Debian / debiman

debiman generates a static manpage HTML repository out of a Debian archive
Apache License 2.0
188 stars 46 forks source link

dman optimization: redirect to any suite or locale if missing #79

Closed anarcat closed 7 years ago

anarcat commented 7 years ago

the latest dman code uses this loop to fetch raw manpages:

BASE_URL="https://manpages.debian.org"
# [...]
for URL in "$BASE_URL/$DISTRIB_CODENAME/$PAGE$LOCDOT.gz" \
               "$BASE_URL/$DISTRIB_CODENAME/$PAGE.gz" \
               "$BASE_URL/$PAGE$LOCDOT.gz" \
               "$BASE_URL/$PAGE.gz" \

do
    if wget -O "$man" "$URL" 2>/dev/null; then
            man $MAN_ARGS -l "$man" || true
        exit 0
    else
        echo "$0: not found: $URL" 1>&1
    fi
done

ie. it will do 4 hits on the webserver for a missing page. This means that "dman dman" takes 5 seconds to execute here:

$ time ./dman dman  > /dev/null
0.31user 0.05system 0:05.13elapsed 7%CPU (0avgtext+0avgdata 11696maxresident)k
0inputs+8outputs (0major+10652minor)pagefaults 0swaps

switching the base_url to dyn.manpages.org brings this down to about 4 seconds.

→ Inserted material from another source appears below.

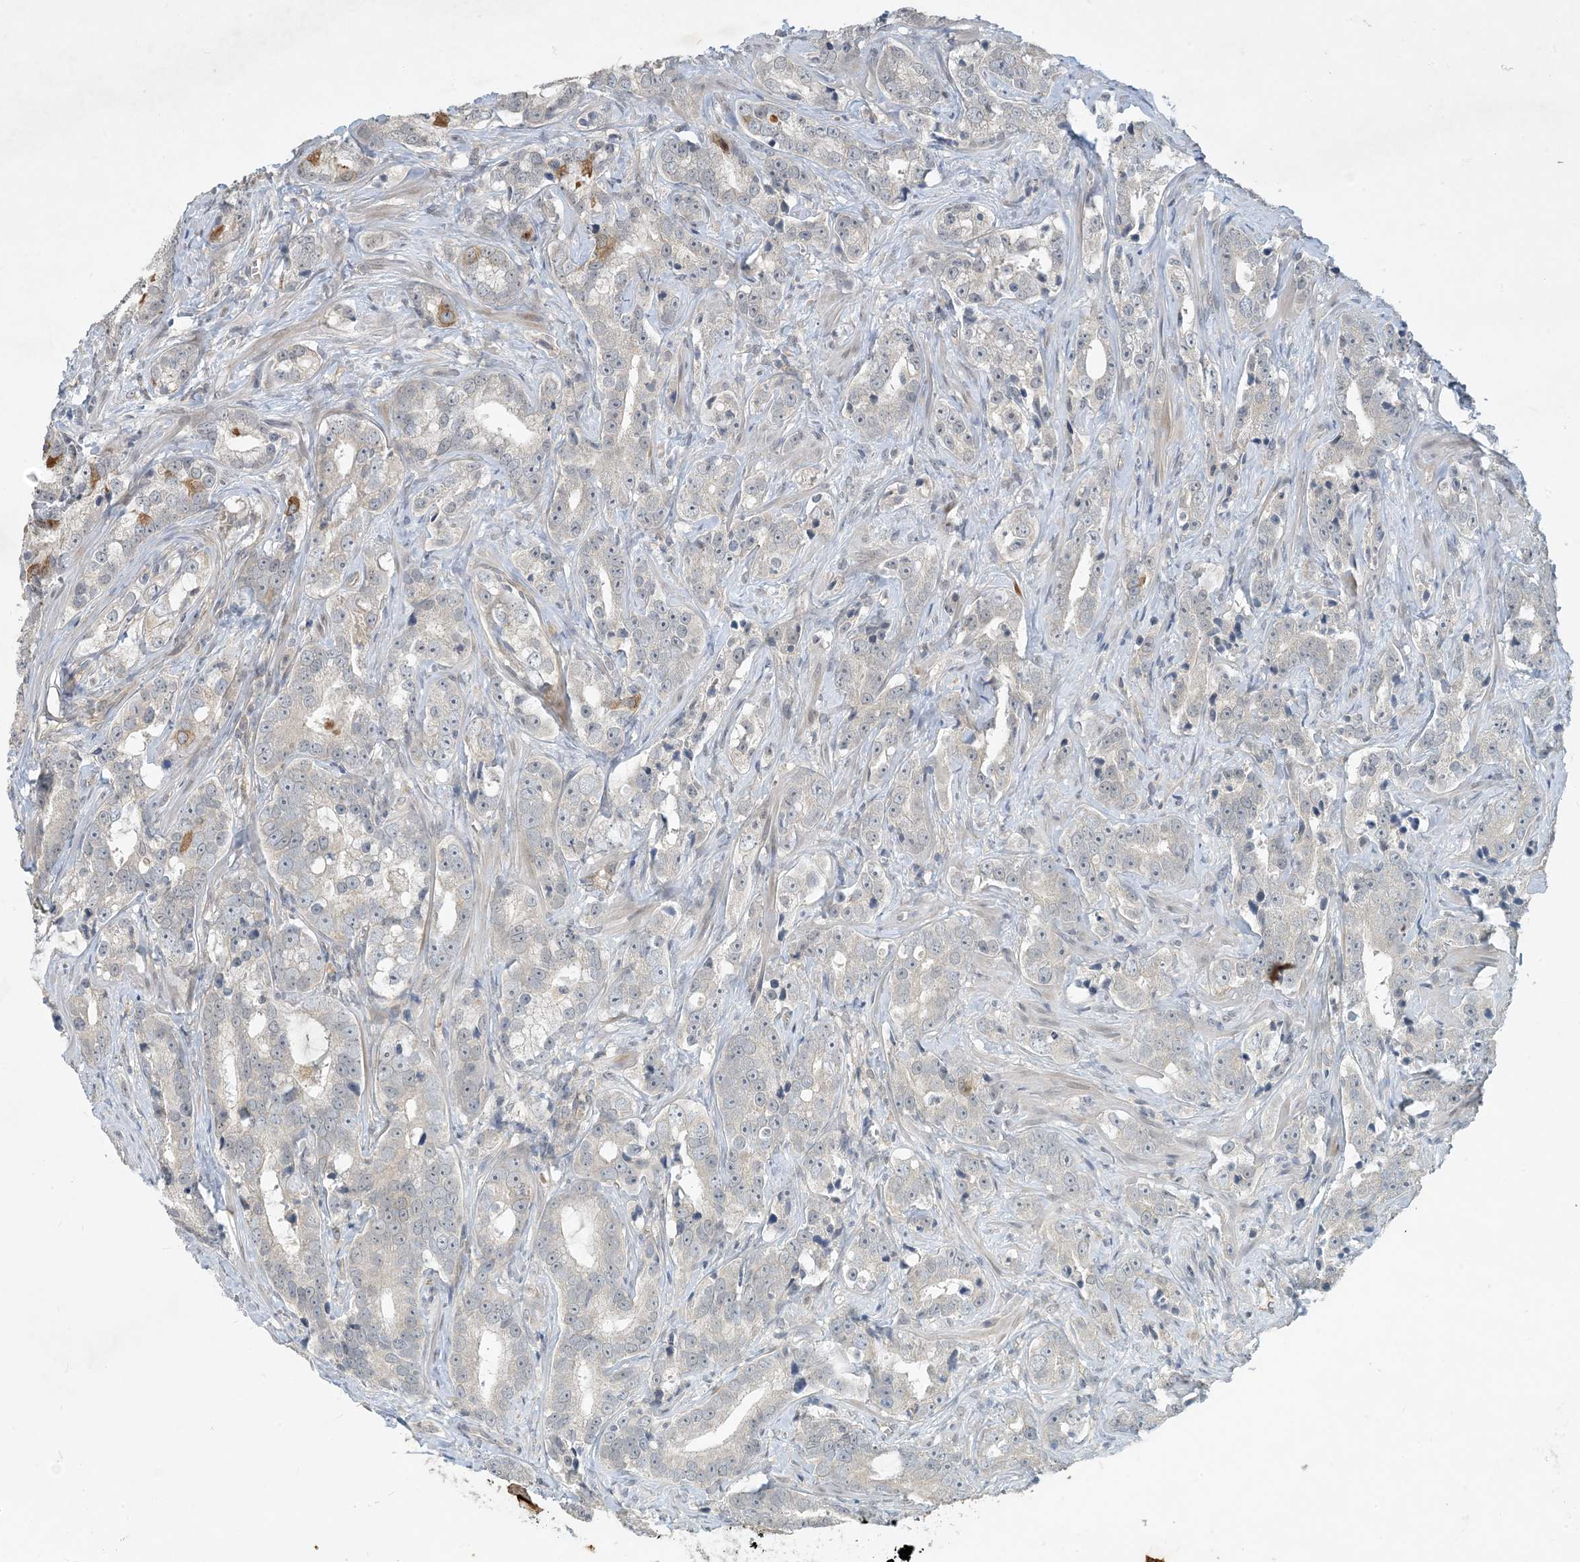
{"staining": {"intensity": "negative", "quantity": "none", "location": "none"}, "tissue": "prostate cancer", "cell_type": "Tumor cells", "image_type": "cancer", "snomed": [{"axis": "morphology", "description": "Adenocarcinoma, High grade"}, {"axis": "topography", "description": "Prostate"}], "caption": "DAB immunohistochemical staining of prostate cancer (adenocarcinoma (high-grade)) reveals no significant positivity in tumor cells.", "gene": "CDS1", "patient": {"sex": "male", "age": 62}}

but it seems to me this logic could be more efficiently implemented in the dyn.m.o redirector. the logic would be:

would those be welcome improvements?

stapelberg commented 7 years ago

Yeah, these improvements make sense to me.

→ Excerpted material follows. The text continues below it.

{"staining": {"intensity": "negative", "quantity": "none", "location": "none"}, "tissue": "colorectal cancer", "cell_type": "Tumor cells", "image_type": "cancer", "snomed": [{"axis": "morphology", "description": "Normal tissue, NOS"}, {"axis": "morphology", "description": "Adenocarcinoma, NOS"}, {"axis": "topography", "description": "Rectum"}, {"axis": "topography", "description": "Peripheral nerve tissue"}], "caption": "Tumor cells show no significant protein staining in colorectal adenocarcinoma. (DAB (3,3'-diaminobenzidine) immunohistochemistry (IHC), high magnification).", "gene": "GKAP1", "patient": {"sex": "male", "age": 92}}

Originally, I was a bit torn, because when users (or tools, in this case) specify some qualifier (e.g. the suite), we should respect that. But then I thought about it from the other side: users following a now outdated (or malformed to begin with) link will most likely be happier seeing a working page than seeing an error message.

If it turns out that people have legitimate use-cases for exact matching (i.e. without a fallback to the next best thing), we can still add an additional endpoint for that.

Let me know if you need any pointers with regards to implementing this change, and thanks in advance!

anarcat commented 7 years ago

pointers would sure be useful. i looked into fixing language redirection very quickly, and it looks like it should already falling back to the default locale ("en"?):

https://github.com/Debian/debiman/blob/master/internal/redirect/redirect.go#L41

there's a comment there that says:

    // ensure that en comes first, so that language.Matcher treats it as default

or maybe there should be a change in the Narrow function? there a bunch of comparisons there, which seem to be doing what we need...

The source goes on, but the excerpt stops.